Божатся, что не они его, а охрана на станции, – не верю: волки.
Тот же Петр, золотой красавец, однажды от злости своей Катьке палец откусил. – Подняла голову и посмотрела на Машеньку с усталой улыбкой. – Настроение у него такое было, неудачно дело обернулось, а тут Катька под руку – он ее схватил и откусил ей палец. И выплюнул собаке. А Катька утерлась. Меня не трогают, я у них вместо лекарки, но и то бывает… – И добавила, как добила: – А Крыма на самом деле нету, Машенька. Он только на географической карте существует. А приезжаешь туда – вонь, дома, собаки, очереди за пирожками, грязная вода – и больше ничего. На настоящих, секретных картах это место так и называется – Ничего.
– А дети у них у кого-нибудь есть?
– У Петра. Он его подальше от Берлоги держит, у бабки какой-то, а потом, говорит, в интернат сдам. Моему ровесник.
Сын ее Михасик был тихий дурачок лет шести-семи. Он мог часами сидеть у Машенькиных ног, слушая сказки, которые она рассказывала ему по памяти.
Перед сном Михасик раздевался донага, растопыривал руки и закрывал глаза.
– Машенька, глянь, какой Михасик красивый! – говорила со слезами в голосе Мария. – Чудо!
– Чудо, – соглашалась Машенька. – А почему с закрытыми глазами,
Михасик?
– С открытыми я некрасивый, – отвечал мальчик.
Иногда он ложился спать с Машенькой. Ему очень нравилось, когда девушка, пожелав ему спокойной ночи, целовала его в губы. После этого он мгновенно засыпал.
– Хотела бы себе такого? – спросила Мария. – Ну, не дурачка, конечно, а – такого. Маленького, сердечненького…
Машенька кивала. Да, маленького и сердечненького – хотела, хотя никогда раньше об этом не задумывалась.
В ночь перед отъездом наконец развязали веревку и открыли чемодан – Машенька ахнула: братья щедро расплатились с нею дорогой одеждой и пятью золотыми ложками.
– И мою возьми, – потребовал Михасик, протягивая Машеньке ярко блестевшую серебряную ложечку.
Мария покивала – Машенька взяла, поблагодарив Михасика поцелуем.
Мальчик разулыбался, а Мария, схватившись за лицо обеими руками, быстро вышла из дома.
Рано утром приехал на мотоцикле улыбающийся золотыми зубами
Петр. Он должен был отвезти Машеньку к поезду.
– А хозяйка где?
Хозяйку нашли в рощице, спускавшейся к оврагу. Петр снял ее с дерева и отнес в дом.
– Видишь ты, – задумчиво проговорил он, – и твоя веревка сгодилась. Но это уже не твое дело.
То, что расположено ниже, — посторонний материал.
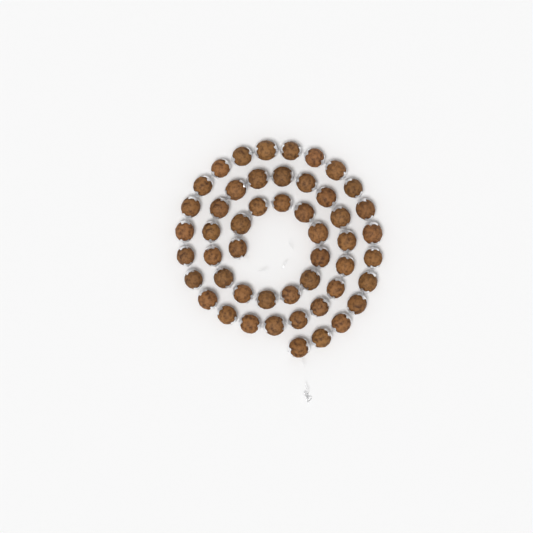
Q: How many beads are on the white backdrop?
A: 50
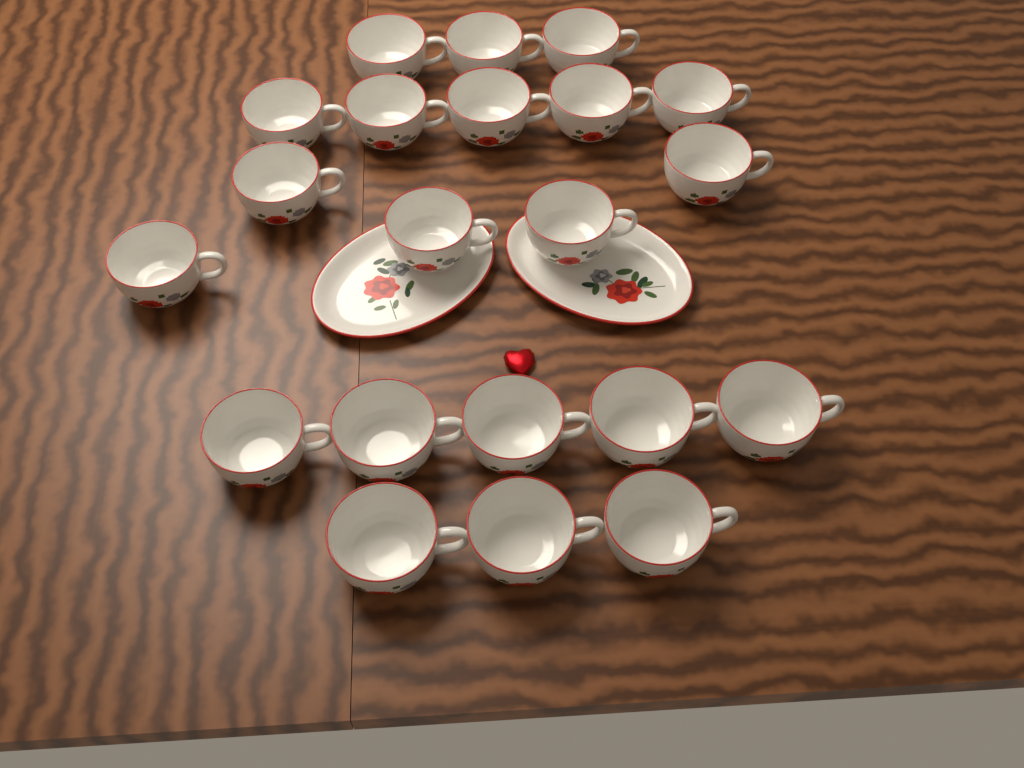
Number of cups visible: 21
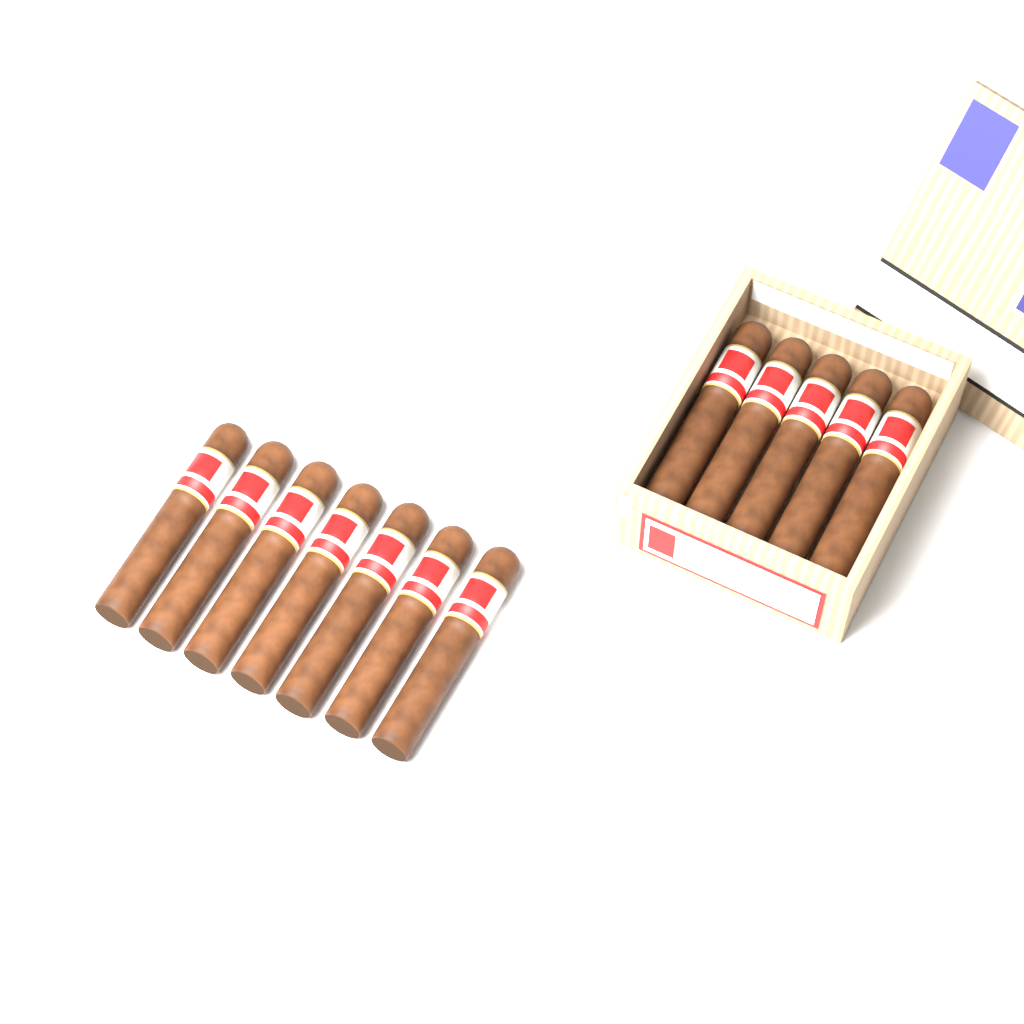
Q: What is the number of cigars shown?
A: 12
– А что же с Михасиком будет? – спросила Машенька, стараясь не смотреть на тело Марии, кулем лежавшее в углу с веревкой на шее и высунутым языком. – Он же погибнет один.
– Может, и погибнет, – пробормотал Петр. – А может, и нет.
Цыганам его сдать, что ли? Им всегда дети нужны, а тут настоящий дурачок – денежное дитя…
– А если я… – Машенька запнулась, но выдержала тяжелый взгляд
Петра. -…я его с собой возьму? Мы с Марией договорились: в случае чего я его себе возьму…
Петр усмехнулся:
– Врешь, конечно. Просто поймала она тебя. Давно хотела на себя руки наложить, да за мальчишку боялась. А ты на мальчишку клюнула. Ну да дело хозяйское. Садитесь в коляску оба. А я бабам по пути крикну, чтоб прибрали ее.
– Веревку верни.
– Чего? – Петр вдруг отвернулся. – Верну. Чужого имущества не надо.
Машенька вернулась домой ночным поездом. Встречала ее одна
Смушка, по такому случаю вырядившаяся в яркое платье и даже прошедшаяся сапожной щеткой с черным гуталином по седым ресницам.
Она приняла чемодан и полусонного мальчика.
Поцеловались – со свиданьицем.
– Мальчик-то чей?
– Мой.
– Вижу, что твой, – рассердилась Смушка. – Но – чей?
Маша с улыбкой пожала плечами.
Смушка вздохнула, выдохнув облачко черной угольной пыли.
– Вот тебе и Крым.
Узнав про мальчика и не обнаружив у Машеньки знаменитого крымского загара, люди вслух засомневались, была ли девушка в раю. Тогда она при свидетелях пошла в рентгенкабинет, где обезьянка Цитриняк по всем правилам поставила ее где полагается и включила аппарат.
– Вот сердце, – ткнула пальцем в экран мадам Цитриняк. -
Точь-в-точь Крым. Мыс Тарханкут. Сарыч. Чобан-Басты. И даже
Такиль различим. – Палец врача замер на темной узловатой полосе, двинулся севернее. – А тут жила моя бабушка. – Она вздохнула и закурила папиросу, что строжайше было запрещено в больнице. – У нее был красивейший дом на склоне горы, а вокруг сады… Татары называли ее усадьбу "Карылгачлар дуасый" – "Молитва ласточек".
Поэты… Но ласточек там гнездилось и впрямь много.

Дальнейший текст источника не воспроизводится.